# Task set
A: In the text on laparoscopy for NEC, in what share of cases did laparoscopy diagnose NEC according to the Cochrane review by Smith and Thyoka?
B: Extend the text on laparoscopy for NEC with new writing that picks up after its final sentence.
Text under study Block Start
Recently, standard and fluorescein laparoscopy has been used in cases of NEC when there is no evidence of perforation, but clinical deterioration with maximum support continues, and a diagnosis for the presence and extent of bowel necrosis needs to be made in order to decide against, or in favor of, surgical exploration and its type [47]. Laparoscopy can also identify infants who do not need surgical intervention as it can visualize the viability and perfusion status of the bowel. According to a Cochrane review by Smith and Thyoka, which included eight reports and 44 patients, laparoscopy was able to diagnose NEC in 91% of the cases and exclude in 9% [48]. Moreover, additional surgical intervention was avoided in eight (18%) infants. Among those who did not require surgery, NEC was excluded in four (9%), while two (5%) had no perforation or intestinal gangrene, and two (5%) had NEC totalis which contraindicated surgery. Thirty-six infants out of 44 required surgery following laparoscopy, which included placement of a peritoneal drain (9) or a stoma (20) and intestinal resection and anastomosis (7). Perforation was detected in 25 out of 44 (57%) infants and was missed in one case which subsequently required laparotomy. Six (14%) infants died due to NEC totalis and two of ongoing and recurrent NEC following recovery from the acute episode of each. The authors concluded that laparoscopy is a useful procedure in the management of NEC, with one-fifth of patients not requiring further surgery. However, due to the lack of enough evidence about its utility and benefits, the procedure is generally not undertaken in the routine management of NEC.
Text under study Block End
Provided material Block Start
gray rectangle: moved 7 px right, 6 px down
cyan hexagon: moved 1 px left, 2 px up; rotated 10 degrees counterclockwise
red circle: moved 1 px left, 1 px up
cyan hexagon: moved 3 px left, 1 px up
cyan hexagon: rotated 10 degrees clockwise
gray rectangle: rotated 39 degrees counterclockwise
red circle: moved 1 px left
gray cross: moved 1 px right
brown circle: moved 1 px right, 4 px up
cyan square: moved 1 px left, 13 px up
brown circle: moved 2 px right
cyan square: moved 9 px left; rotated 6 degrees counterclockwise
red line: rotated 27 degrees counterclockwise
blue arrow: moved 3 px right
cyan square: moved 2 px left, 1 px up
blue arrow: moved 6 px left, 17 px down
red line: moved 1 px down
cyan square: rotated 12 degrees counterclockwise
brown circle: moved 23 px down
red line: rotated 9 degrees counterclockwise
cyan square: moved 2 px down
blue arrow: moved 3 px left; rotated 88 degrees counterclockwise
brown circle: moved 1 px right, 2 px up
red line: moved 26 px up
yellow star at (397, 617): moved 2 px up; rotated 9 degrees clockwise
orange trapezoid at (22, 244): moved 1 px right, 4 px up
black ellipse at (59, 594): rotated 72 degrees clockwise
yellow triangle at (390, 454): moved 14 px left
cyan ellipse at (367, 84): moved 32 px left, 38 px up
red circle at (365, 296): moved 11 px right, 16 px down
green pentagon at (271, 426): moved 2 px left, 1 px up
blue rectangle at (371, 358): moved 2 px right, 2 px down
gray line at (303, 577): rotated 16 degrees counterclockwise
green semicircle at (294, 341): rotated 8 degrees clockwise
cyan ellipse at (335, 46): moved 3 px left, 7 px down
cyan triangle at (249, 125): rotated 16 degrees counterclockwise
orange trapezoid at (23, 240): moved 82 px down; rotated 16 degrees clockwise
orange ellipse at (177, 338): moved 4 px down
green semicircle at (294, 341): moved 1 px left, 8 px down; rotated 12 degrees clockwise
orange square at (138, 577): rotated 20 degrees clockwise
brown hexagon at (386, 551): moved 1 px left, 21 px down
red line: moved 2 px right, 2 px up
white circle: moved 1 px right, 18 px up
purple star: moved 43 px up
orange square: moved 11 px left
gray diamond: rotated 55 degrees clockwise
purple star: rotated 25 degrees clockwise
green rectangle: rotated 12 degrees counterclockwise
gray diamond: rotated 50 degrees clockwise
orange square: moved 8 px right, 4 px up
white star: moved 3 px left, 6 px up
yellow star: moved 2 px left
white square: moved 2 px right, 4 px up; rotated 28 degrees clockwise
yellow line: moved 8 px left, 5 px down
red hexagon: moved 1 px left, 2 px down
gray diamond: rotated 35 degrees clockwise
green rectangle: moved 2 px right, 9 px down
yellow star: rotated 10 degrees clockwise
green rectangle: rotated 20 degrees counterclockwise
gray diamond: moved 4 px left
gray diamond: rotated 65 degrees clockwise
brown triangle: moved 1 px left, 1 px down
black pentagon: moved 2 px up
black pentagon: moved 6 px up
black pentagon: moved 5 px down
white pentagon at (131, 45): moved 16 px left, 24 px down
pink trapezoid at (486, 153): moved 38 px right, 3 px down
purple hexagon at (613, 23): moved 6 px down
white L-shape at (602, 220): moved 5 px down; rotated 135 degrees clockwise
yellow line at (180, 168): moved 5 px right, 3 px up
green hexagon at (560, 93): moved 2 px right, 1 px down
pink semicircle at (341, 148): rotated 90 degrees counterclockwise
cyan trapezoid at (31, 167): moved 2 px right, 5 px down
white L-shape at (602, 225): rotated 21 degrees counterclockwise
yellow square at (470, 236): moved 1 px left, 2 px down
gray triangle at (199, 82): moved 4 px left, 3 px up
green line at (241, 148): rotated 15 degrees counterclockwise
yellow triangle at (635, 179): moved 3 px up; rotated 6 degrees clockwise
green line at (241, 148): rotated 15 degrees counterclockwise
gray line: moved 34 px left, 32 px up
Provided material Block End
# Answers for the exercise
A: 91%

B:
9.3 Comparison of laparotomy and PPD

There are limited data about the superiority of one procedure over other. In a multicenter controlled study, 117 infants who were <34 weeks of gestation with perforated NEC were randomized to PPD or laparotomy. No differences were noted in mortality (34.5 versus 35.5%), TPN dependence on postoperative day 90 (47.2 versus 40%), and length of hospital stay (126 ± 58 versus 116 ± 56 days) [49]. A subgroup analysis of cases with extensive pneumatosis intestinalis, GA less than 25 weeks, and serum pH less than 7.30 at presentation showed no significant advantage of one procedure over the other. In another randomized multicenter trial of 69 extremely low birth weight (ELBW) infants with NEC or SIP, no difference in the survival rates was noted between the two interventions, while 74% treated with PPD subsequently required laparotomy [50]. A cohort study from the NICHD neonatal research group reported no difference in mortality rate, and 24% treated with PPD required subsequent laparotomy. Blakely et al. reported that PPD is more likely to result in a composite outcome of death or neurodevelopmental impairment at 18–22 months postmenstrual age [51]. However in their study, PPD was performed in infants who were more premature (gestational age 24.7 versus 25.7 weeks), were more likely to be hypotensive, required higher respiratory support, and were more likely to have a preoperative diagnosis of SIP. Most of these studies are compromised by a lack pf power.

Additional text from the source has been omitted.